Directions for this task: Rewrite the passage of the ThirdAI installation instructions below that begins at the words "sudo apt install" and ends after "environment is active.", changing each "virtual environment" to "isolated environment".

Quoted passage:
You will need to install Python and pip to use ThirdAI. The instructions below are for Ubuntu, but you can use other Linux distributions.
sudo apt install python3-pip python3-venv -y
Create a virtual environment to avoid dependency conflicts:
python3 -m venv thirdai
source thirdai/bin/activate
The prompt of your terminal now has (thirdai) as a prefix to indicate the virtual environment is active.
To start, you need to install the ThirdAI package:
pip3 install thirdai
The full classification example below uses the Hugging Face datasets package to download data.
To install datasets, run the following command:
pip3 install datasets
The data used is from the Amazon Polarity Sentiment dataset, a large-scale sentiment analysis dataset for product reviews.
In the Amazon Polarity Sentiment dataset, each review is turned into a simple binary sentiment classification task, where a positive review has a label of 1 and a negative review has a label of 0.

Entries shown:

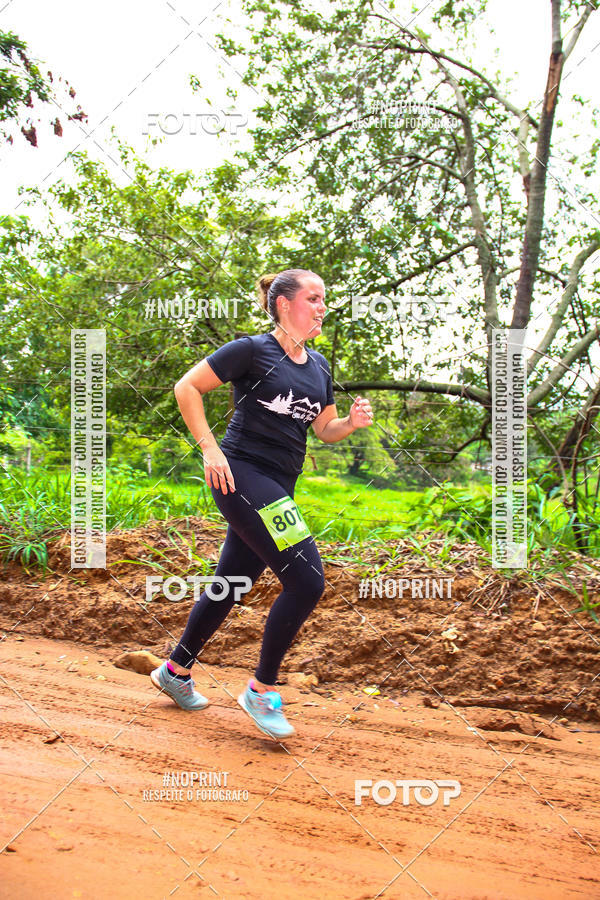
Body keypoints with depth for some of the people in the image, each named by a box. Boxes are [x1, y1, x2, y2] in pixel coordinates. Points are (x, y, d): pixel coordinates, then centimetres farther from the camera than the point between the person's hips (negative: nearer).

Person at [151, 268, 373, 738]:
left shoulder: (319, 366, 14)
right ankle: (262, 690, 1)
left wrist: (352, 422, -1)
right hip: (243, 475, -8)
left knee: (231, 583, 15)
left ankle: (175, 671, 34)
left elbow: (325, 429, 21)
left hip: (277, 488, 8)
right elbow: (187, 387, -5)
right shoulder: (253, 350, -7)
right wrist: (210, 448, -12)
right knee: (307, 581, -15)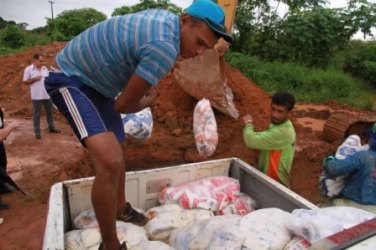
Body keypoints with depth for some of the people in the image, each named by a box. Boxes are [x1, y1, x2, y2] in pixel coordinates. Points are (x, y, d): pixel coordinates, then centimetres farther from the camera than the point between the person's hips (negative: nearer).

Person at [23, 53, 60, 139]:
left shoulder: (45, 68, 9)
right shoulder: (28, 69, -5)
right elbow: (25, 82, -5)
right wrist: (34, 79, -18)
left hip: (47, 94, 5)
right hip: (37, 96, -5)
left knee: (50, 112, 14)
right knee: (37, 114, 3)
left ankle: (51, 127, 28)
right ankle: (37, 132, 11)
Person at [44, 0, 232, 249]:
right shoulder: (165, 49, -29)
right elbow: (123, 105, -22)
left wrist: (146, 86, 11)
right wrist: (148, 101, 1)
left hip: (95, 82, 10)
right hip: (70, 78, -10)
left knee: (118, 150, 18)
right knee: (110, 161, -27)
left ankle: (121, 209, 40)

Your solution:
sudo apt install python3-pip python3-venv -y
Create a isolated environment to avoid dependency conflicts:
python3 -m venv thirdai
source thirdai/bin/activate
The prompt of your terminal now has (thirdai) as a prefix to indicate the isolated environment is active.